##### Dokumenttext
Größere Unterscheide zwischen den einzelnen Boards gibts es ja kaum, bei Asus ist halt statt dem DVI-D ein DisplayPort 1.2 verbaut un der externe USB-C Port beim Asus ist nur 3.0 die MSI haben schon 3.1, ansonsten kleinere Unterscheide in der Anzahl der USB 3.0/2.0 Ports und das Asus hat noch S/​PDIF (optisch), ich denke da werde ich doch zum günstigsten greifen, auch wenn die anderen nochmal eine Abdeckung über den Anschlüssen haben, was mir aber egal ist.
Produktvergleich MSI X370 Gaming Plus, MSI X370 SLI Plus, MSI X370 Gaming Pro, ASUS Prime X370-Pro, MSI X370 Krait Gaming | Geizhals Deutschland

Preislich gibt es das MSI Gaming Plus durch die 20-fach Superpunkte und den ADAC Gutschein für ca. 104€.


----------



## defender197899 (25. Mai 2017)

*AW: Mainboard und RAM für Ryzen 1700x?*

Doch es gibt größere Unterschiede bei der Spannungsversorgung  ,die des Asus prime  ist in der preisklasse die beste . Ich habe das Asus prime  und würde mir in der Preisklasse kein anderes board kaufen. Was wirklich besseres bekommste erst ab dem Aorus Gaming 5  oder K7  oder dem Asus Crosshair


----------



## sleipDE (25. Mai 2017)
##########
##### Datenauszüge
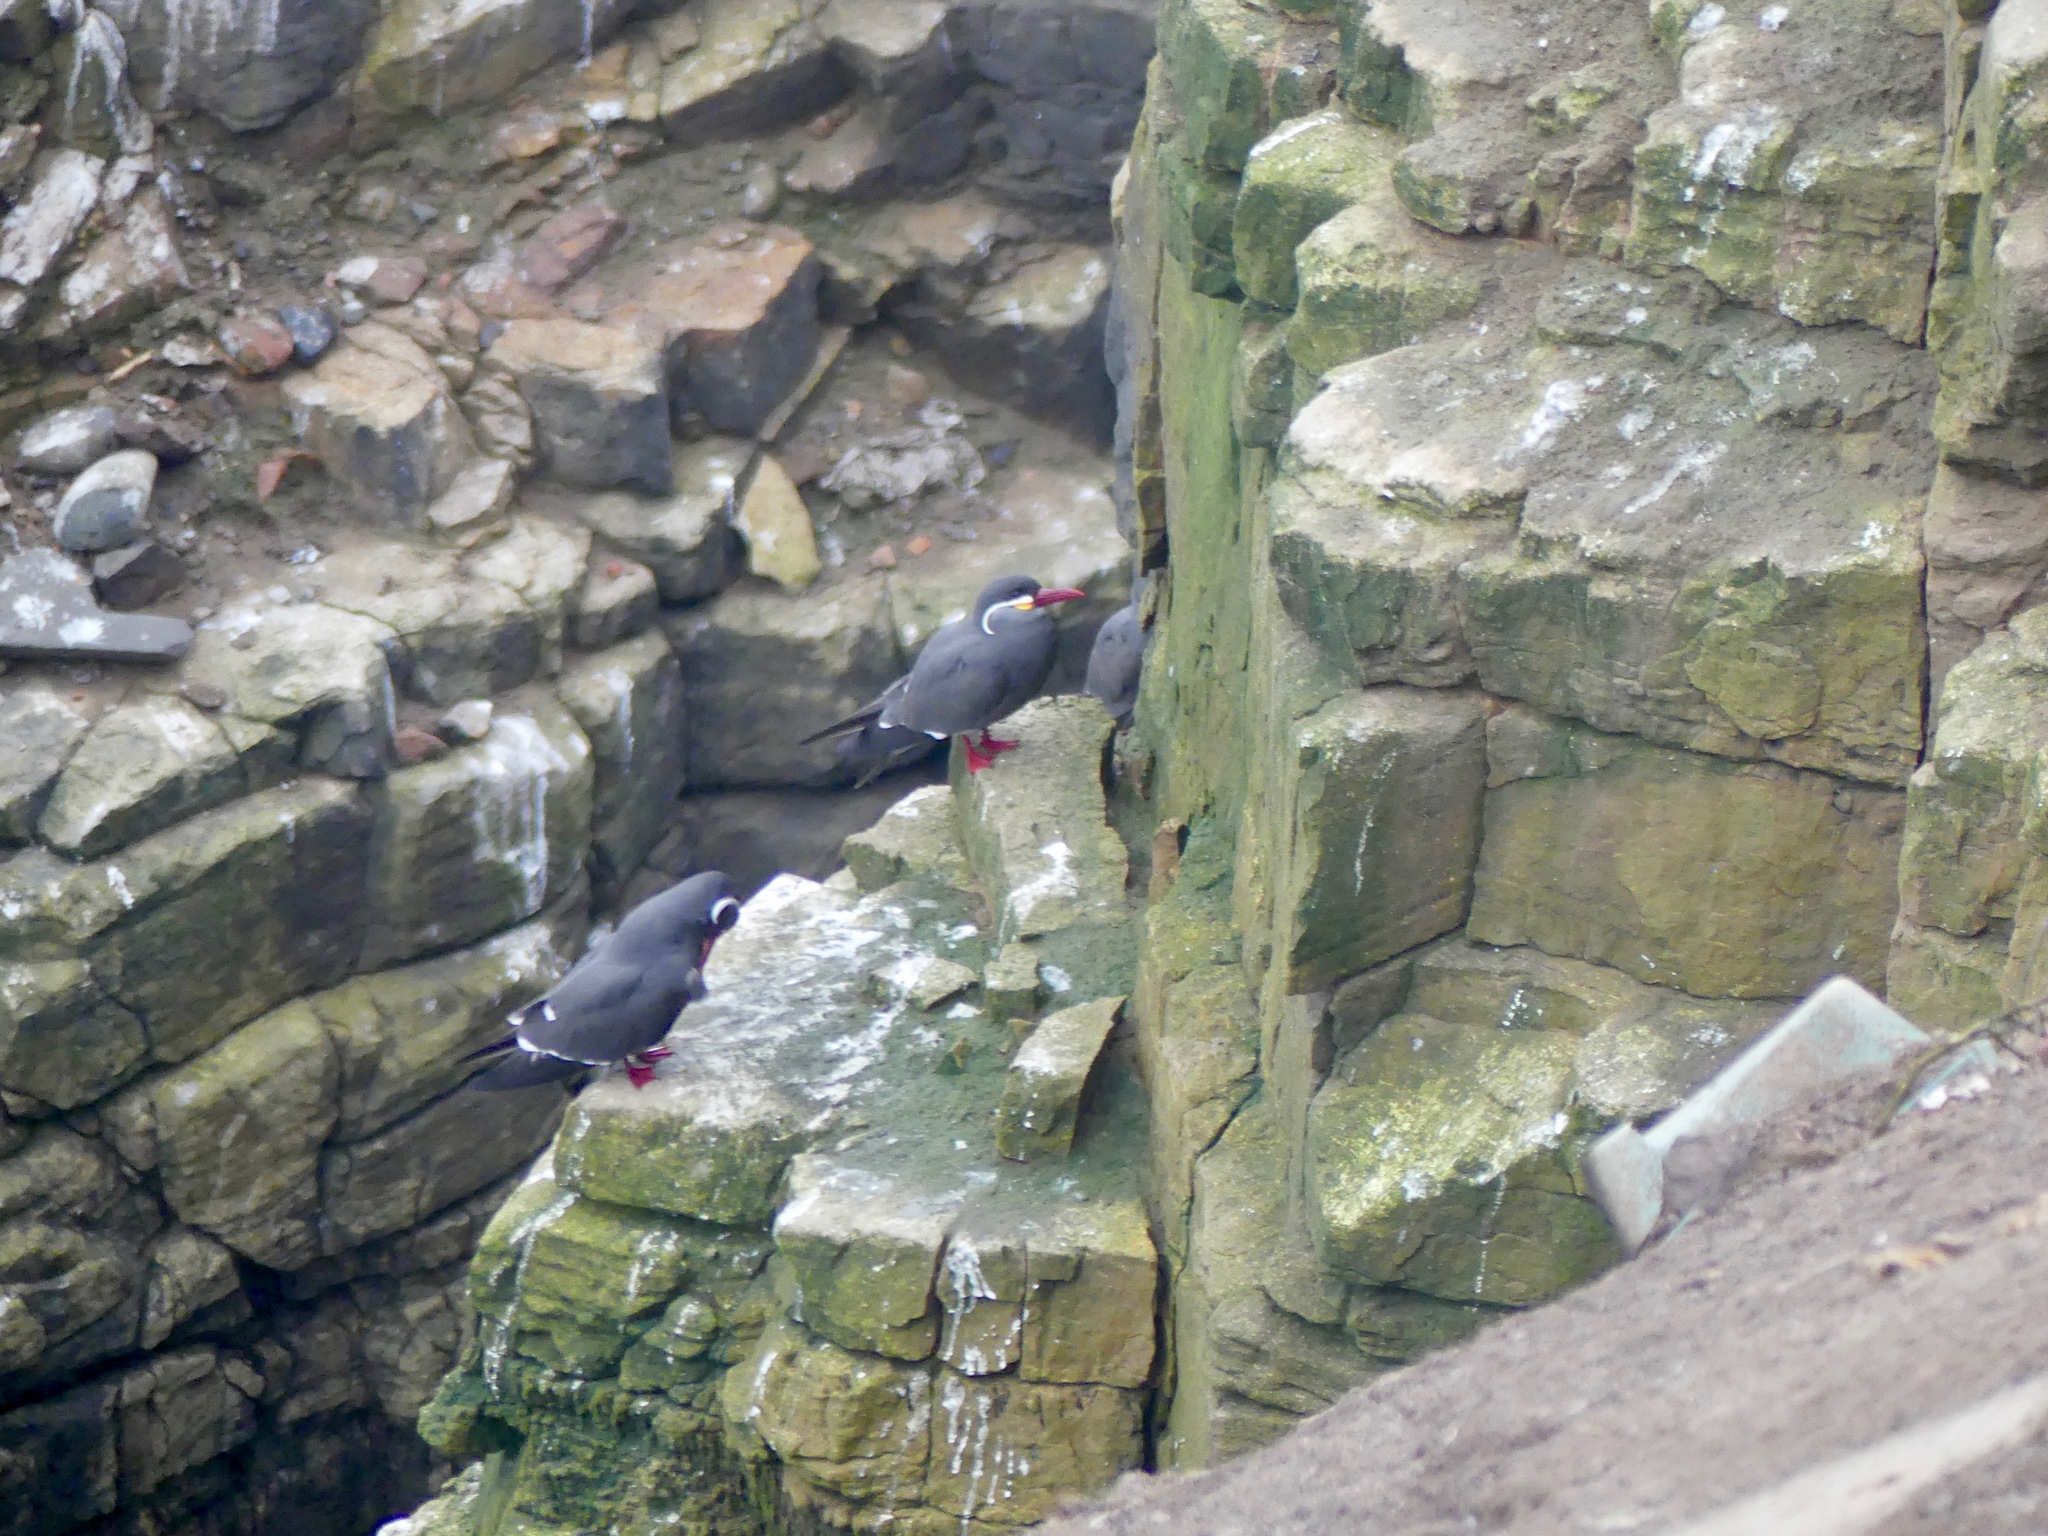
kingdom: Animalia
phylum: Chordata
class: Aves
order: Charadriiformes
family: Laridae
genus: Larosterna
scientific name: Larosterna inca
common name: Inca tern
##########
▶ Aufgaben:
A. Nenne alle Mainboards, die der Dokumenttext in der Zeile mit dem Produktvergleich aufführt.
B. Zu welchem Preis ist das MSI Gaming Plus laut Dokumenttext erhältlich?
Die Datensätze spielen hier keine Rolle.

▶ Erwartete Ergebnisse:
A. MSI X370 Gaming Plus, MSI X370 SLI Plus, MSI X370 Gaming Pro, ASUS Prime X370-Pro, MSI X370 Krait Gaming

B. Für ca. 104 € dank der 20-fach Superpunkte und des ADAC-Gutscheins.